Ce qu'il faut retenir

  • Le prix du kérosène est actuellement entre 2 et 2,5 fois plus élevé qu'avant le conflit au Moyen-Orient
  • Le kérosène représente désormais entre 40 et 45% des coûts des compagnies aériennes, contre 25% auparavant
  • Corsair se montre attentif à une éventuelle pénurie de carburant, bien que l'État dispose de stocks stratégiques pour trois mois

Une situation préoccupante pour le transport aérien

Interrogé sur les conséquences de la situation au Moyen-Orient, Pascal de Izaguirre a souligné que l'enjeu majeur résidait dans l'impact économique de la flambée des prix du kérosène. La compagnie surveille de près la possibilité d'une pénurie de carburant, conséquence des tensions dans la région. Toutefois, le PDG se veut rassurant en affirmant que Corsair dispose d'un réseau de destinations relativement préservé des zones de conflit, favorisant ainsi une certaine stabilité opérationnelle.
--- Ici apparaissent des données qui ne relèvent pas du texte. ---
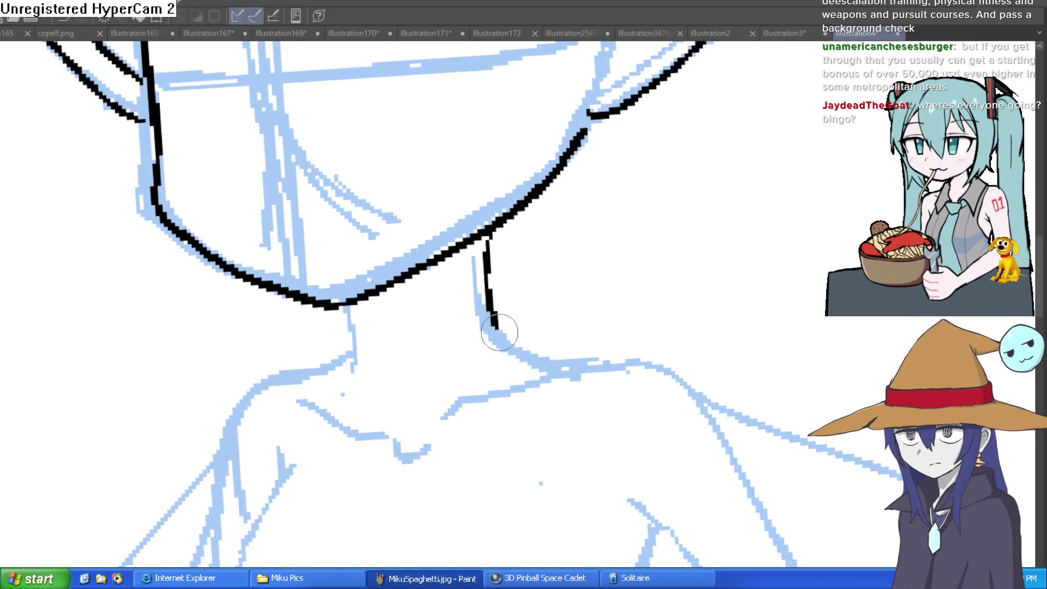
{"action": "left_click_drag", "start_coordinate": [355, 300], "coordinate": [351, 388]}
{"action": "key", "text": "ctrl+z"}
{"action": "left_click_drag", "start_coordinate": [370, 294], "coordinate": [350, 390]}
{"action": "mouse_move", "coordinate": [534, 307]}
{"action": "left_mouse_down"}
{"action": "mouse_move", "coordinate": [502, 234]}
{"action": "mouse_move", "coordinate": [498, 276]}
{"action": "mouse_move", "coordinate": [566, 285]}
{"action": "mouse_move", "coordinate": [682, 374]}
{"action": "left_mouse_up"}
{"action": "mouse_move", "coordinate": [348, 276]}
{"action": "left_mouse_down"}
{"action": "mouse_move", "coordinate": [324, 298]}
{"action": "mouse_move", "coordinate": [234, 316]}
{"action": "mouse_move", "coordinate": [218, 450]}
{"action": "left_mouse_up"}
{"action": "mouse_move", "coordinate": [271, 388]}
{"action": "left_mouse_down"}
{"action": "mouse_move", "coordinate": [257, 322]}
{"action": "mouse_move", "coordinate": [232, 322]}
{"action": "mouse_move", "coordinate": [193, 401]}
{"action": "mouse_move", "coordinate": [255, 488]}
{"action": "left_mouse_up"}
Ink the chest line under the breast, both torso sides and the right collarbone.
{"action": "scroll", "coordinate": [275, 471], "scroll_direction": "down", "scroll_amount": 2}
Préparation face à l'incertitude

Malgré la situation tendue, Corsair se montre proactive en collaborant étroitement avec les autorités pour anticiper toute éventualité liée à une éventuelle pénurie de carburant. Grâce aux stocks stratégiques de l'État, estimés à trois mois, la compagnie envisage sereinement les mois à venir. Pascal de Izaguirre reste confiant quant à la résolution du conflit dans un avenir proche, ce qui apaiserait les craintes liées à une éventuelle perturbation des approvisionnements en kérosène.

Des atouts pour faire face à la crise

Le PDG de Corsair a souligné que la compagnie possède des atouts non négligeables pour faire face à cette période délicate. Grâce à un réseau de destinations principalement épargné par les zones de conflit, Corsair limite les répercussions des perturbations logistiques. Les destinations prisées telles que les pays du bassin méditerranéen et les Antilles demeurent attractives pour la clientèle, offrant ainsi un certain dynamisme malgré le contexte tendu.

Et maintenant ?

Les prochains mois seront cruciaux pour Corsair, qui devra maintenir sa vigilance face à l'évolution du contexte géopolitique. La résolution du conflit au Moyen-Orient et la stabilité des approvisionnements en kérosène restent des enjeux majeurs pour l'avenir de la compagnie aérienne.